Le sfide chiave e le strategie degli allenatori
Oltre al confronto tra Saints e Rams, il calendario della preseason propone altre sfide degne di nota. I Falcons affronteranno i Colts, con Tua Tagovailoa atteso a una prova di maturità e Daniel Jones che farà il suo rientro in campo dopo l'infortunio.
I Ravens si misureranno con i Vikings, una partita in cui il rookie Joe Fagnano, quarterback di UConn, cercherà di replicare la sua impressionante performance precedente, completando 22 passaggi su 28 per 224 yard. I Giants, invece, affronteranno i Dolphins con diversi giocatori chiave sotto stretta osservazione, mentre Eagles e Patriots si confronteranno in una gara che potrebbe fornire indicazioni cruciali sulle scelte dei rispettivi quarterback titolari.
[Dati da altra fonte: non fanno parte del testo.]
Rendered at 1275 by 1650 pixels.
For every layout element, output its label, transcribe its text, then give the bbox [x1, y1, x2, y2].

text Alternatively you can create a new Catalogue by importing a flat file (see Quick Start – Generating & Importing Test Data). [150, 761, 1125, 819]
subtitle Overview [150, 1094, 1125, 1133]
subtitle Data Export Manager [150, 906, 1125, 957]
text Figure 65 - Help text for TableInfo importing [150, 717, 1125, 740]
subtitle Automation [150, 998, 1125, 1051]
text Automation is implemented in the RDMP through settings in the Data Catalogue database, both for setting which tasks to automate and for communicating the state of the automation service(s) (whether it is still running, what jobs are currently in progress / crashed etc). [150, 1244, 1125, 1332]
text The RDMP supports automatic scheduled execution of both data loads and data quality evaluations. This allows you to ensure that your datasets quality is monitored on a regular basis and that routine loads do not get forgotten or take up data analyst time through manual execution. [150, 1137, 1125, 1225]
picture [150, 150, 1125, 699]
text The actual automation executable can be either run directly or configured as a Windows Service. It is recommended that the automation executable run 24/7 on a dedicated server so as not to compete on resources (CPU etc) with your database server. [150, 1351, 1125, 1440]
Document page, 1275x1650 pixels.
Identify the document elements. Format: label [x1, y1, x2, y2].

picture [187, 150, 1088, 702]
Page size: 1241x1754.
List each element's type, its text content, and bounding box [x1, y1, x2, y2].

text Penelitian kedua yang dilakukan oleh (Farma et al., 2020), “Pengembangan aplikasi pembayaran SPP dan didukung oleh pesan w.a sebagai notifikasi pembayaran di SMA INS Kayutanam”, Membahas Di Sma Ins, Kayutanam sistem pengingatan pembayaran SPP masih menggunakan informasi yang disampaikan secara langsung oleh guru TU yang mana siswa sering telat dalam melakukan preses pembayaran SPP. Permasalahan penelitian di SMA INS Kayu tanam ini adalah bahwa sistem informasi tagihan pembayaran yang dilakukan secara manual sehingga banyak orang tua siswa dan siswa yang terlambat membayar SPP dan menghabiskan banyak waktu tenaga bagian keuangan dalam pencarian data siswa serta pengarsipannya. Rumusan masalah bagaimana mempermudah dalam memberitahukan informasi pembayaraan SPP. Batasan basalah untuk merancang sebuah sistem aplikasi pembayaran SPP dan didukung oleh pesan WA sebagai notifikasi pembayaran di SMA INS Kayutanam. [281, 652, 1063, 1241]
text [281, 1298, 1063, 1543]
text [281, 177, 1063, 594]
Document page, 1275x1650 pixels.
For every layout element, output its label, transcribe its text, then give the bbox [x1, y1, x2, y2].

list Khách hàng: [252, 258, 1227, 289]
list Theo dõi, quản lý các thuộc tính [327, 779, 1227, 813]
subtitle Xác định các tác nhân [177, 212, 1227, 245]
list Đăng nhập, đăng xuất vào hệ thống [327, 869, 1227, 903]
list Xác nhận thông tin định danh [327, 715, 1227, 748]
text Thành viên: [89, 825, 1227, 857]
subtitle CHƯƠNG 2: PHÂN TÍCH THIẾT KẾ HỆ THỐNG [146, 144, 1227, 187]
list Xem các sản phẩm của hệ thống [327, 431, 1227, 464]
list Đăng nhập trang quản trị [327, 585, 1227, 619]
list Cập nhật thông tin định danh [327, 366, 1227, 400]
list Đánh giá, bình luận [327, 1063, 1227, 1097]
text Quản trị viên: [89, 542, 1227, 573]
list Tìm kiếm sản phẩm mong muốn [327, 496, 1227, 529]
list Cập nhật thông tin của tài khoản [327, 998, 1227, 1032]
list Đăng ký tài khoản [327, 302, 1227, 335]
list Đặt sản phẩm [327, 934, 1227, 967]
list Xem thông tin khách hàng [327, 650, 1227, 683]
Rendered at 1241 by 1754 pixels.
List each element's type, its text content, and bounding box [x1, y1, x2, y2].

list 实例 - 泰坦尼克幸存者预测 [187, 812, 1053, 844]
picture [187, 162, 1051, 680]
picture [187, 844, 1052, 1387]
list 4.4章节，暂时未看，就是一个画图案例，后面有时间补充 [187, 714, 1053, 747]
Per quanto riguarda la partita tra Saints e Rams, l'attenzione sarà puntata anche sulla crescita di Ty Simpson, che ha già mostrato un'ottima forma con una prestazione quasi perfetta contro i Chiefs. L'allenatore Sean McVay, noto per la sua abilità nel sviluppare i quarterback, potrebbe decidere di preservare Simpson in vista della stagione regolare qualora il giovane dovesse confermare il suo potenziale in questa sfida.
La preparazione dei Saints e le sessioni congiunte
In vista della preseason 2026, i New Orleans Saints, sotto la guida del Coach Kellen Moore, hanno annunciato l'organizzazione di sessioni di allenamento congiunte con ciascuna delle loro tre avversarie amichevoli: i Jacksonville Jaguars, i Los Angeles Rams e i Dallas Cowboys. Questi allenamenti si svolgeranno presumibilmente presso le strutture delle squadre ospitanti, con date e orari specifici che verranno comunicati in un secondo momento. Il debutto dei Saints nella preseason è fissato per sabato 15 agosto in casa, al Caesars Superdome, seguito da due trasferte: sabato 22 agosto a Inglewood, California, contro i Rams, e venerdì 28 agosto ad Arlington, Texas, contro i Cowboys.
La scelta di trascorrere una parte della preparazione in California non è una novità per i Saints, che hanno adottato questa strategia logistica per tre degli ultimi quattro anni. Già nel 2024, la squadra si era allenata presso la UC-Irvine a causa dei lavori di ristrutturazione del proprio centro sportivo a Metairie. L'anno precedente, nel 2023, i Saints avevano trascorso dieci giorni in California per un ritiro e sessioni di allenamento congiunte contro i Chargers a Costa Mesa. Questa consuetudine sottolinea l'importanza che la franchigia attribuisce a queste preparazioni fuori sede per ottimizzare la coesione e la forma fisica del gruppo in vista dell'imminente stagione regolare.